# How do you find the derivative of f(x) = sqrt(ax+b) by first principles?

Jun 9, 2015

Assuming $a$ and $b$ are constants, the answer is

$f ' \left(x\right) = \frac{a}{2 \sqrt{a x + b}}$.

#### Explanation:

The first principle of differentiation states that if you pick two points of a graph (the average rate of change or the secant line) and move them closer to each other, you will get the instantaneous rate of change (or the tangent line where it is only one point). So we can pick one point as $x$ and the other $x + h$, where $h = \delta x$ or the change from the initial $x$ to the next point. See http://wwwf.imperial.ac.uk/metric/metric_public/differentiation/ for more information.

The partial differentiation equation for a secant line is referred to as:

(1) $\frac{\delta y}{\delta x} = \frac{f \left(x + h\right) - f \left(x\right)}{x + h - x} = \frac{f \left(x + h\right) - f \left(x\right)}{h}$,
where $\frac{\delta y}{\delta x}$ is the slope of a secant line.

But, in this problem, we have to include a limit definition for the tangent line, which is the true differentiation equation:

(2) ${\lim}_{\delta x \to 0} \frac{\delta y}{\delta x} = \frac{\mathrm{dy}}{\mathrm{dx}} = f ' \left(x\right) = {\lim}_{h \to 0} \frac{f \left(x + h\right) - f \left(x\right)}{h}$,
where $\frac{\mathrm{dy}}{\mathrm{dx}}$ is the slope of a tangent line.

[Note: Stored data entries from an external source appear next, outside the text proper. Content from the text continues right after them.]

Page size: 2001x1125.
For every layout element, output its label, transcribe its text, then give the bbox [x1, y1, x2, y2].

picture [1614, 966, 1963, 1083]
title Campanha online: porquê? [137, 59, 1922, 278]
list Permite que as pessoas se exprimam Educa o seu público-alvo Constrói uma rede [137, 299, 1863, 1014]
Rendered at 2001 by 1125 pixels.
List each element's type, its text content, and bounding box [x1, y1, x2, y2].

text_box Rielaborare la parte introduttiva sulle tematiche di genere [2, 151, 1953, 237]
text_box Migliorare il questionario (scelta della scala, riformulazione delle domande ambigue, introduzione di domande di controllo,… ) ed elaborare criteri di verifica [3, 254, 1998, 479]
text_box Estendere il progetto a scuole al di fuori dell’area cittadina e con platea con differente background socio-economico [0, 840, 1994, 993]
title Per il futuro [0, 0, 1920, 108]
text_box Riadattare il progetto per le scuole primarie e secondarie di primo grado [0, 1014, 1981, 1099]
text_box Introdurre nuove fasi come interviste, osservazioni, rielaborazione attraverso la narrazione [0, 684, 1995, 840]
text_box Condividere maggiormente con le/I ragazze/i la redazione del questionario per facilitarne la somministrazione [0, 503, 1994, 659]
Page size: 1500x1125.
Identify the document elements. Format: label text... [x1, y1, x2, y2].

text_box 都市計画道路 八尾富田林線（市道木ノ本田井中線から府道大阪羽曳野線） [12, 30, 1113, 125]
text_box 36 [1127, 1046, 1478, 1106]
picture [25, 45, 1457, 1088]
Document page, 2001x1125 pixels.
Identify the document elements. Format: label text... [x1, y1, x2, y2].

Now we have the information to solve for the differentiation of $f \left(x\right) = \sqrt{a x + b}$ using the first principle. First, insert the variables for the function using Equation 2:

(3) $f ' \left(x\right) = {\lim}_{h \to 0} \frac{\sqrt{a \left(x + h\right) + b} - \sqrt{a x + b}}{h}$

We can't make the conclusion yet since inserting $h = 0$ for the limit gives us a divide by zero error. So we need to somehow factor out the square roots to the bottom as such with a clever one:

$\frac{\sqrt{a \left(x + h\right) + b} - \sqrt{a x + b}}{h}$

$= \frac{\sqrt{a x + a h + b} - \sqrt{a x + b}}{h} \cdot \frac{\sqrt{a x + a h + b} + \sqrt{a x + b}}{\sqrt{a x + a h + b} + \sqrt{a x + b}}$

$= \frac{\cancel{a x} + a h + \cancel{b} - \left(\cancel{a x} + \cancel{b}\right)}{h \left(\sqrt{a x + a h + b} + \sqrt{a x + b}\right)}$

=(acancel(h))/(cancel(h)(sqrt(ax+ah+b)+sqrt(ax+b))

=a/(sqrt(a(x+h)+b)+sqrt(ax+b)

Now we substitute it back to Eq. 3 and solve for the limit differentiation:

f'(x)=lim_(hto0)a/(sqrt(a(x+h)+b)+sqrt(ax+b)

$f ' \left(x\right) = \frac{a}{\sqrt{a \left(x + 0\right) + b} + \sqrt{a x + b}} = \frac{a}{2 \sqrt{a x + b}}$

Later on in calculus, you will learn the shortcuts to solve for these kinds of problems, such as the Power Rule and the Chain Rule. Both were used to solve for the answer, which correctly correlates to our first principle answer.